Gasparian, dono da indústria têxtil América Fabril, era de uma geração de empresários nacionalistas que entrou em desgraça com o golpe militar de 1964. Suas empresas, em geral familiares, foram submetidas ao cerco econômico. Alguns deles, como Pignatari, sofreram confisco patrimonial e tiveram que fechar as portas ou suas empresas foram compradas na bacia das almas por grupos estrangeiros.



Com a morte de Gasparian, pode-se declarar extinta essa geração de empresários nacionalistas, preocupados com um projeto nacional de desenvolvimento, que ele simbolizava e em nome dos quais atuava na cena política. Gasparian, em especial, era muito amigo de Celso Furtado, Fernando Henrique Cardoso, Barbosa Lima Sobrinho, Enio Silveira e outros intelectuais progressistas e/ou nacionalistas, que tentavam pensar um futuro para o Brasil. Tudo isso também foi interrompido de modo brutal pelo golpe militar.



Profundamente chocado, Gasparian pensava em lançar no Brasil um jornal moderno, que não tivesse com a ditadura a relação complacente da maioria dos jornalões brasileiros; um jornal que combatesse a ditadura militar e o entreguismo. Lembro que chegamos a visitar juntos uma feira de equipamentos gráficos em Londres. Indiquei a ele Raimundo Pereira como o jornalista capaz de liderar um projeto desse porte. Assim nasceu, poucos meses depois, o semanário Opinião.



Nessa época, outros empresários ou amigos de empresários também ajudaram a viabilizar projetos de imprensa alternativa de combate aberto ou velado ao regime militar. A revista Bondinho não teria existido sem a ajuda de Thomas Fárkas, dono da Fotóptica, e de Bresser Pereira, ligado ao grupo Pão de Açúcar (dai o nome Bondinho).
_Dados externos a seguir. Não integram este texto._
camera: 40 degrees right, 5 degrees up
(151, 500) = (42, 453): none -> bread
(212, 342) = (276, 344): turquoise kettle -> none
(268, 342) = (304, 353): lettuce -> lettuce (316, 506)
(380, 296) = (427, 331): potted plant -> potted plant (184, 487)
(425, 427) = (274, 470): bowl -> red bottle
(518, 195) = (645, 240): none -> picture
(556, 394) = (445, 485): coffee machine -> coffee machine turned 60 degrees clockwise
Pasquim contou de início com apoio de Murilo Reis, dono de uma distribuidora de jornais e revistas.



Mas Gasparian foi de todos o que mais se dedicou ao que poderíamos chamar de “mecenato político”, bancando todo o projeto desde o início, no segundo semestre de 1972, até sua última edição, 231 semanas depois, em abril de 1977. O projeto do Raimundo combinava o melhor da experiência de Veja, como semanário de atualidades que chegava simultaneamente a todas as grandes cidades brasileiras, e o melhor da imprensa mundial progressista da época, como o Le Monde, o The Guardian e o Financial Times. Gasparian fez acordos editoriais com todos eles, também como forma de blindar Opinião contra os ataques do regime militar. Richard Gott e Basil Davidson podiam ser lidos em Opinião. Também escreviam no semanário os principais intelectuais brasileiros da época, como Celso Furtado, Luciano Martins e Niemeyer. Com diagramação moderna e desenhos elegantes a bico de pena ao estilo do New York Times Review of Books, por Cássio Loredano e Luís Trimano, Opinião nasceu como se já tivesse cem anos de tradição.
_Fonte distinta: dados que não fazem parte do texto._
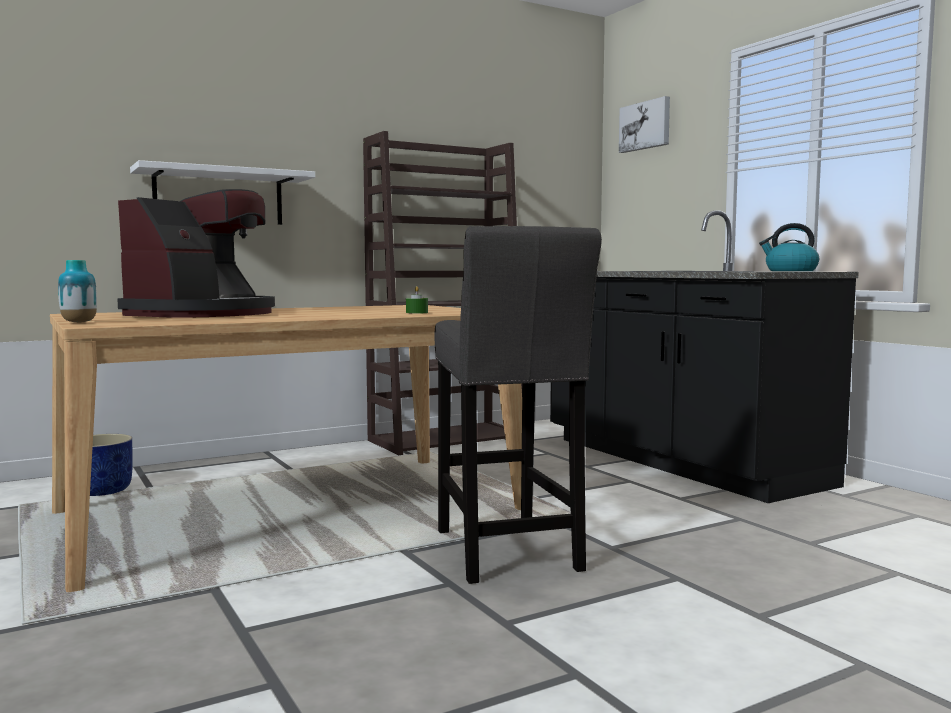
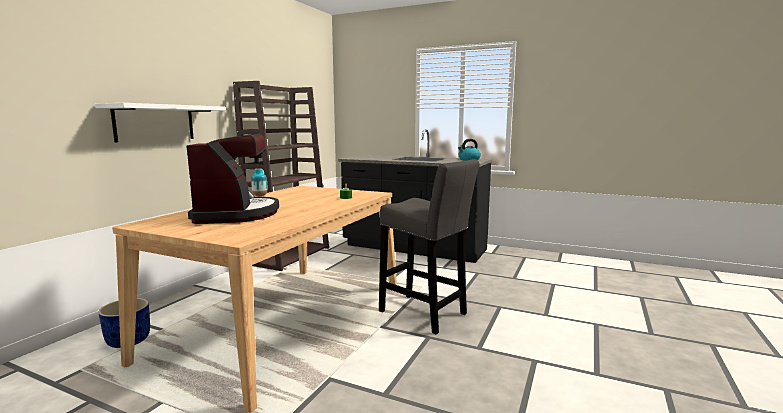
camera: 35 degrees left, 5 degrees up
(79, 322) = (209, 237): vase -> vase (260, 196)
(645, 126) = (363, 78): picture -> none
Mas a força bruta da repressão prevaleceu sobre a qualidade e o cuidado editorial. Os tempos eram duros. Não por acaso, a capa do número zero era uma fina caricatura em bico de pena de Plínio Salgado, líder da extrema direita brasileira, que então se tornava cada vez mais forte junto ao governo Médici. A censura pegou Opinião já na nona edição e foi apertando o cerco até se tornar devastadora a partir da edição 23. Do material enviado para Brasília, metade era vetada ou mutilada.
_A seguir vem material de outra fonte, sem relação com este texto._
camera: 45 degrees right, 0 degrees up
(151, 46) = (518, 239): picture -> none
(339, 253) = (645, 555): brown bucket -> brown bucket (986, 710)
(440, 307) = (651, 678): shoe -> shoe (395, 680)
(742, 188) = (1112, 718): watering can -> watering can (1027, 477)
Quando Gasparian fechou o jornal, em abril de 77, Geisel fechava o Congresso, para baixar o famoso “pacote de abril”, que mudou as regras do jogo eleitoral numa tentativa de manter artificialmente uma maioria conservadora. De Médici a Geisel, esses foram os tempos vividos por Opinião. Tempos de resistência. Opinião tornou-se um símbolo de imprensa de resistência e Gasparian, sem dúvida está no céu, nem que seja só por isso.



* Jornalista e professor da Universidade de São Paulo, autor de A síndrome da antena parabólica: ética no jornalismo brasileiro (1996) e As Cartas Ácidas da campanha de Lula de 1998 (2000).